Coupable des tortures: la «chaîne de commandement»

Le général Antonio Taguba a insisté devant les sénateurs américains sur le caractère limité des mauvais traitements infligés aux prisonniers irakiens.
Photo: Agence Reuters Le général Antonio Taguba a insisté devant les sénateurs américains sur le caractère limité des mauvais traitements infligés aux prisonniers irakiens.

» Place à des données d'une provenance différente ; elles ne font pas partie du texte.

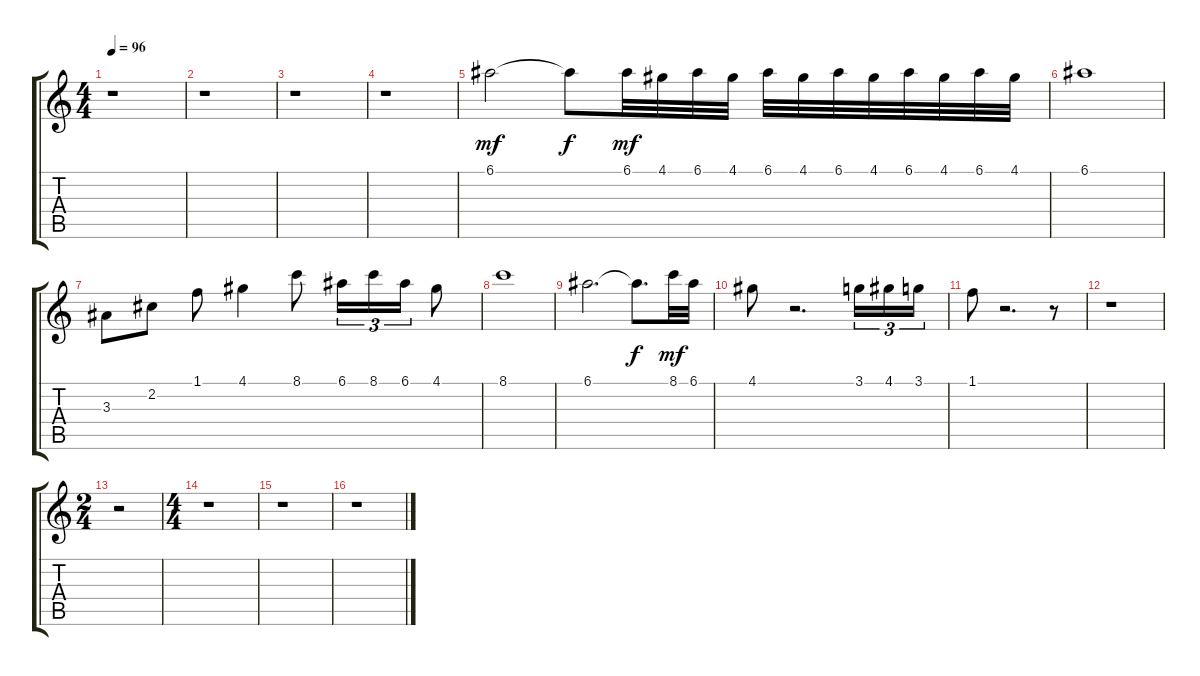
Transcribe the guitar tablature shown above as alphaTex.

\track "" {instrument overdrivenguitar}
\staff {score tabs}
\tuning (E4 B3 G3 D3 A2 E2) {hide}
\ts (4 4)
\tempo 96
\clef g2
\ks c
r.1{dy mf} |
r.1 |
r.1 |
r.1 |
6.1.2 6.1{t}.8{dy f} 6.1.32{dy mf} 4.1.32 6.1.32 4.1.32 6.1.32 4.1.32 6.1.32 4.1.32 6.1.32 4.1.32 6.1.32 4.1.32 |
6.1.1 |
3.3.8 2.2.8 1.1.8 4.1.4 8.1.8 6.1.16{tu (3 2)} 8.1.16{tu (3 2)} 6.1.16{tu (3 2)} 4.1.8 |
8.1.1 |
6.1.2{d} 6.1{t}.8{d dy f} 8.1.32{dy mf} 6.1.32 |
4.1.8 r.2{d} 3.1.16{tu (3 2)} 4.1.16{tu (3 2)} 3.1.16{tu (3 2)} |
1.1.8 r.2{d} r.8 |
r.1 |
\ts (2 4)
r.2 |
\ts (4 4)
r.1 |
r.1 |
r.1
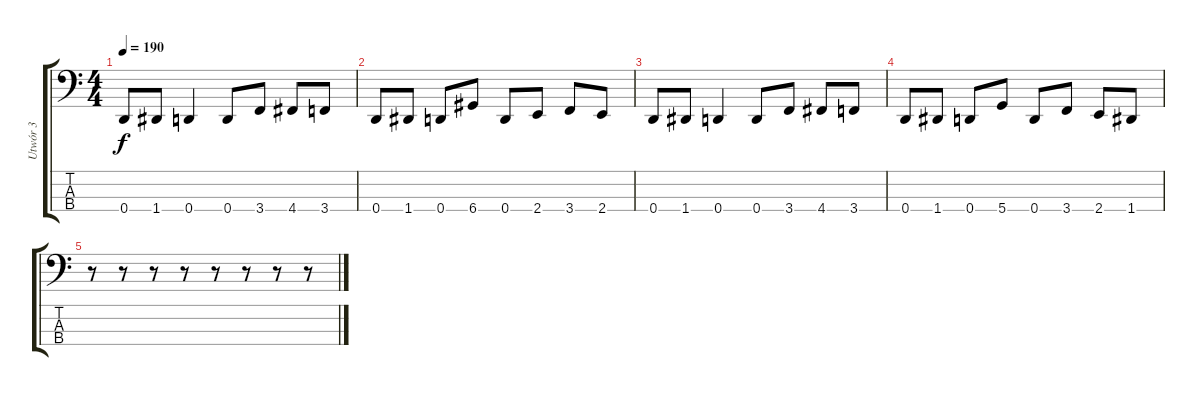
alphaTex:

\track ("Utwór 3" "Utwór 3") {instrument electricbassfinger}
\staff {score tabs}
\tuning (F2 C2 G1 D1) {hide}
\ts (4 4)
\tempo 190
\clef f4
\ks c
0.4.8{dy f} 1.4.8 0.4.4 0.4.8 3.4.8 4.4.8 3.4.8 |
0.4.8 1.4.8 0.4.8 6.4.8 0.4.8 2.4.8 3.4.8 2.4.8 |
0.4.8 1.4.8 0.4.4 0.4.8 3.4.8 4.4.8 3.4.8 |
0.4.8 1.4.8 0.4.8 5.4.8 0.4.8 3.4.8 2.4.8 1.4.8 |
r.8 r.8 r.8 r.8 r.8 r.8 r.8 r.8
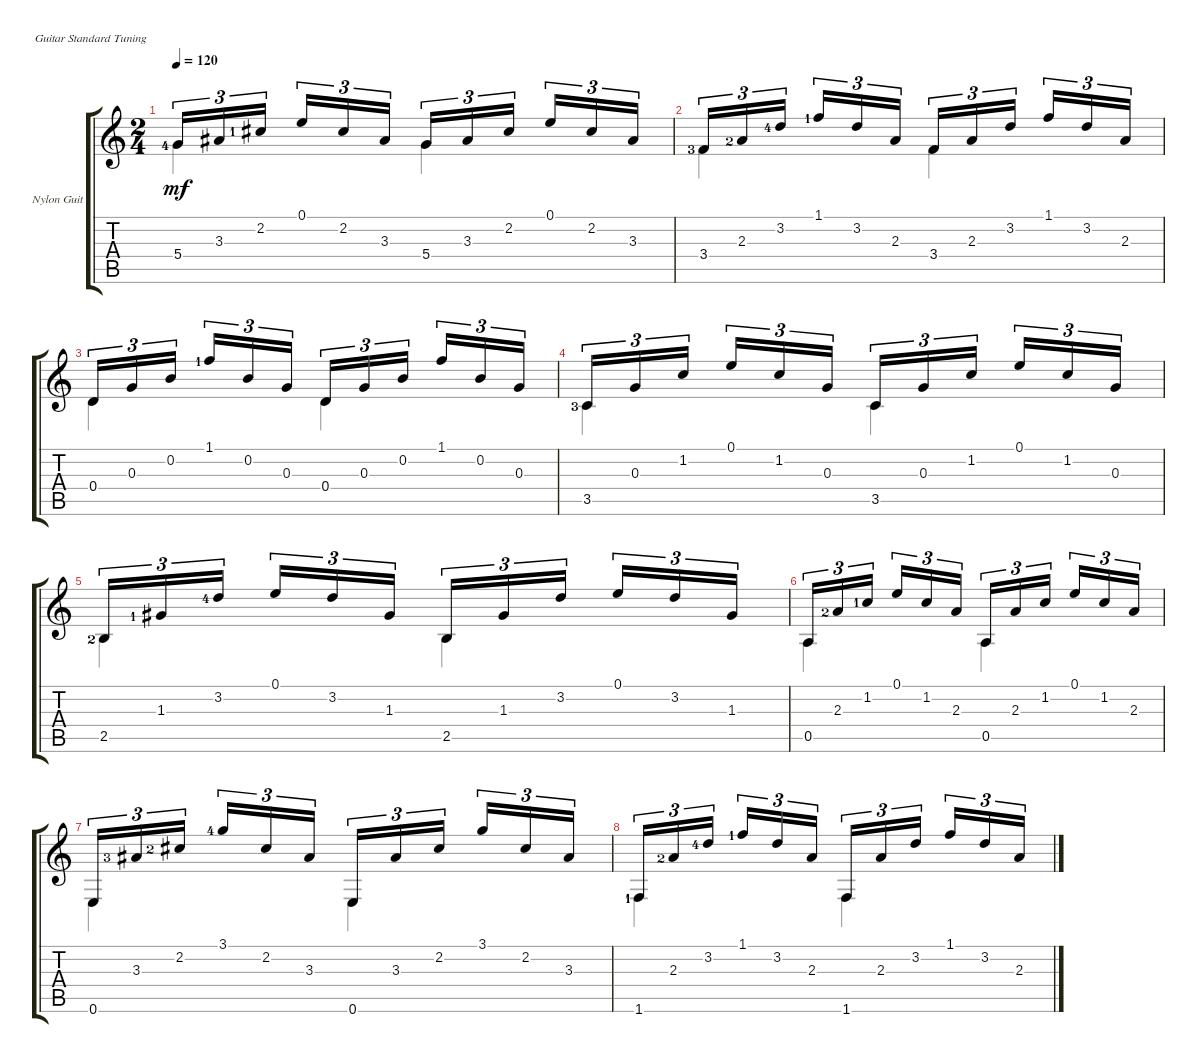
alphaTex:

\defaultSystemsLayout 4
\bracketExtendMode groupsimilarinstruments
\firstSystemTrackNameOrientation horizontal
\otherSystemsTrackNameOrientation horizontal
\track ("Nylon Guitar" "Nylon Guit") {instrument acousticguitarsteel}
\staff {score tabs}
\tuning (E4 B3 G3 D3 A2 E2)
\voice
\ts (2 4)
\tempo 120
\clef g2
\ks c
5.4{lf 5}.16{tu (3 2) dy mf} 3.3.16{tu (3 2)} 2.2{lf 2}.16{tu (3 2)} 0.1.16{tu (3 2)} 2.2.16{tu (3 2)} 3.3.16{tu (3 2)} 5.4.16{tu (3 2)} 3.3.16{tu (3 2)} 2.2.16{tu (3 2)} 0.1.16{tu (3 2)} 2.2.16{tu (3 2)} 3.3.16{tu (3 2)} |
3.4{lf 4}.16{tu (3 2)} 2.3{lf 3}.16{tu (3 2)} 3.2{lf 5}.16{tu (3 2)} 1.1{lf 2}.16{tu (3 2)} 3.2.16{tu (3 2)} 2.3.16{tu (3 2)} 3.4.16{tu (3 2)} 2.3.16{tu (3 2)} 3.2.16{tu (3 2)} 1.1.16{tu (3 2)} 3.2.16{tu (3 2)} 2.3.16{tu (3 2)} |
0.4.16{tu (3 2)} 0.3.16{tu (3 2)} 0.2.16{tu (3 2)} 1.1{lf 2}.16{tu (3 2)} 0.2.16{tu (3 2)} 0.3.16{tu (3 2)} 0.4.16{tu (3 2)} 0.3.16{tu (3 2)} 0.2.16{tu (3 2)} 1.1.16{tu (3 2)} 0.2.16{tu (3 2)} 0.3.16{tu (3 2)} |
3.5{lf 4}.16{tu (3 2)} 0.3.16{tu (3 2)} 1.2.16{tu (3 2)} 0.1.16{tu (3 2)} 1.2.16{tu (3 2)} 0.3.16{tu (3 2)} 3.5.16{tu (3 2)} 0.3.16{tu (3 2)} 1.2.16{tu (3 2)} 0.1.16{tu (3 2)} 1.2.16{tu (3 2)} 0.3.16{tu (3 2)} |
2.5{lf 3}.16{tu (3 2)} 1.3{lf 2}.16{tu (3 2)} 3.2{lf 5}.16{tu (3 2)} 0.1.16{tu (3 2)} 3.2.16{tu (3 2)} 1.3.16{tu (3 2)} 2.5.16{tu (3 2)} 1.3.16{tu (3 2)} 3.2.16{tu (3 2)} 0.1.16{tu (3 2)} 3.2.16{tu (3 2)} 1.3.16{tu (3 2)} |
0.5.16{tu (3 2)} 2.3{lf 3}.16{tu (3 2)} 1.2{lf 2}.16{tu (3 2)} 0.1.16{tu (3 2)} 1.2.16{tu (3 2)} 2.3.16{tu (3 2)} 0.5.16{tu (3 2)} 2.3.16{tu (3 2)} 1.2.16{tu (3 2)} 0.1.16{tu (3 2)} 1.2.16{tu (3 2)} 2.3.16{tu (3 2)} |
0.6.16{tu (3 2)} 3.3{lf 4}.16{tu (3 2)} 2.2{lf 3}.16{tu (3 2)} 3.1{lf 5}.16{tu (3 2)} 2.2.16{tu (3 2)} 3.3.16{tu (3 2)} 0.6.16{tu (3 2)} 3.3.16{tu (3 2)} 2.2.16{tu (3 2)} 3.1.16{tu (3 2)} 2.2.16{tu (3 2)} 3.3.16{tu (3 2)} |
1.6{lf 2}.16{tu (3 2)} 2.3{lf 3}.16{tu (3 2)} 3.2{lf 5}.16{tu (3 2)} 1.1{lf 2}.16{tu (3 2)} 3.2.16{tu (3 2)} 2.3.16{tu (3 2)} 1.6.16{tu (3 2)} 2.3.16{tu (3 2)} 3.2.16{tu (3 2)} 1.1.16{tu (3 2)} 3.2.16{tu (3 2)} 2.3.16{tu (3 2)}
\voice
\clef g2
\ottava regular
\simile none
\ks c
5.4{lf 5}.4{dy mf} 5.4.4 |
3.4{lf 4}.4 3.4.4 |
0.4.4 0.4.4 |
3.5{lf 4}.4 3.5.4 |
2.5{lf 3}.4 2.5.4 |
0.5.4 0.5.4 |
0.6.4 0.6.4 |
1.6{lf 2}.4 1.6.4
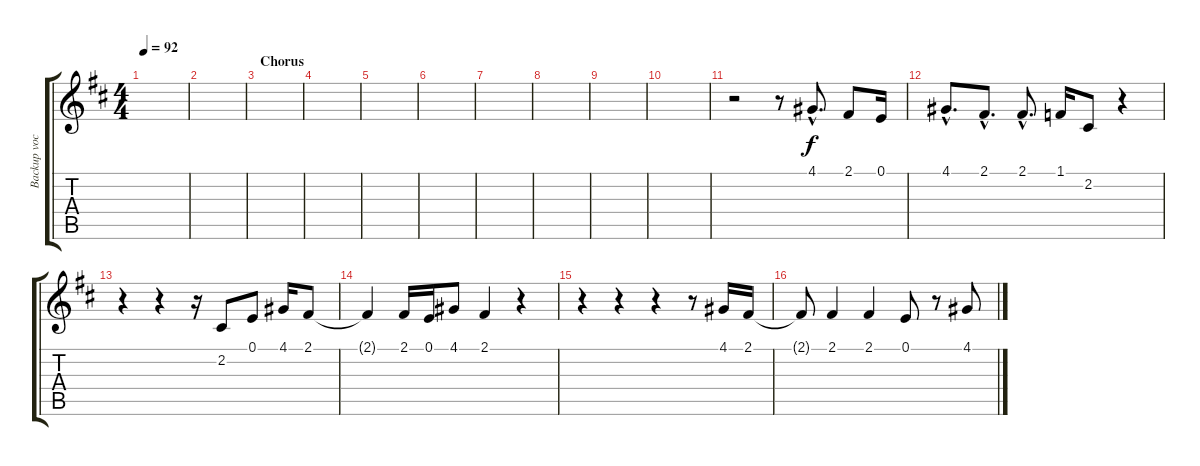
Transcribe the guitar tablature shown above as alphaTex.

\track ("Backup vocals" "Backup voc") {instrument choiraahs}
\staff {score tabs}
\tuning (E4 B3 G3 D3 A2 E2) {hide}
\ts (4 4)
\tempo 92
\clef g2
\ks d
|
|
\section ("" "Chorus")
|
|
|
|
|
|
|
|
r.2{volume 13 instrument choiraahs} r.8 4.1{hac}.8{d} 2.1.8 0.1.16 |
4.1{hac}.8{d} 2.1{hac}.8{d} 2.1{hac}.8{d} 1.1.16 2.2.8 r.4 |
r.4 r.4 r.16 2.2.8 0.1.8 4.1.16 2.1.8 |
2.1{t}.4 2.1.16 0.1.16 4.1.8 2.1.4 r.4 |
r.4 r.4 r.4 r.8 4.1.16 2.1.16 |
2.1{t}.8 2.1.4 2.1.4 0.1.8 r.8 4.1.8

Washington — La responsabilité des sévices infligés par des soldats américains à des détenus irakiens incombe directement à une poignée de geôliers et à un commandement totalement déficient sur le terrain, a déclaré hier, au Congrès, le général américain chargé d'un rapport sur ce scandale.

Cet officier, le général Antonio Taguba, a insisté, devant les parlementaires de la commission des forces armées du Sénat, sur l'aspect limité du phénomène dans les rangs de l'armée, alors que certains craignent de voir ces mauvais traitements érigés en système.

«Nous n'avons trouvé aucune preuve d'une politique ou d'un ordre direct donné à ces soldats pour qu'ils fassent ce qu'ils ont fait» à des détenus irakiens, a déclaré le général Taguba. «Je pense qu'ils ont agi de leur propre chef et je pense qu'ils ont collaboré avec quelques-uns des enquêteurs des renseignements militaires à un niveau subalterne», a ajouté l'officier, âgé de 53 ans, auteur en mars d'un rapport sur les sévices commis à l'automne 2003 dans la prison d'Abou Ghraïb en Irak.

L'un des membres les plus éminents de la commission, le démocrate Carl Levin, a laissé entendre, au cours de l'audition, que des militaires de rang élevé dans la hiérarchie avaient pu donner l'ordre de maltraiter des détenus pour leur soutirer des informations.

«Les colliers utilisés sur les prisonniers, les chiens et les caméras ne sont pas soudainement sortis de nulle part, a déclaré M. Levin. «Ces abus ne pouvaient être des actes spontanés de militaires de base. Ils ont clairement été ordonnés par d'autres.»

Ces assertions ont été rejetées par le général Taguba. «En fin de compte, quelques soldats et civils se sont mis ensemble pour commettre des abus et mener des actes de violence sur des détenus et d'autres civils, hors des lois internationales et des Conventions de Genève», a-t-il dit.

Les médias américains ont montré ces dernières semaines des photos de détenus irakiens dans la prison d'Abou Ghraïb, nus et dans des postures particulièrement dégradantes. La chaîne de télévision CBS avait été la première à diffuser des photos d'exactions, le 28 avril.

Le général Taguba a notamment mis en cause la générale réserviste Janis Karpinski, de la police militaire, qui commandait les militaires affectés à Abou Ghraïb et qui a été suspendue de ses fonctions. La générale Karpinski avait affirmé pour sa défense qu'elle n'avait pas accès à tous les secteurs de la prison, notamment ceux où les mauvais traitements ont été infligés. «Il m'est difficile de croire qu'elle en avait été exclue», a rétorqué le général Taguba.

Le sous-secrétaire à la Défense chargé du renseignement, Stephen Cambone, a de son côté catégoriquement démenti que les sévices entraient dans le cadre d'une politique du Pentagone.

«Toutes les activités d'interrogatoire [en Irak] étaient menées selon les obligations et dans les limites des termes de la Convention» de Genève, a-t-il assuré à la commission. «Nous enquêtons actuellement pour savoir pourquoi des soldats [...] à la prison d'Abou Ghraïb ne se sont pas sentis tenus de respecter les procédures et les directives.»

Plusieurs sénateurs républicains influents, dont John McCain, Chuck Hagel et l'ultraconservateur Lindsey Graham, tous membres de la commission des forces armées du Sénat, insistent pour que toute la lumière soit faite et que personne n'échappe à ses responsabilités.

Les démocrates réclament la démission du secrétaire à la Défense, Donald Rumsfeld, à qui le président George W. Bush a réaffirmé son soutien lundi.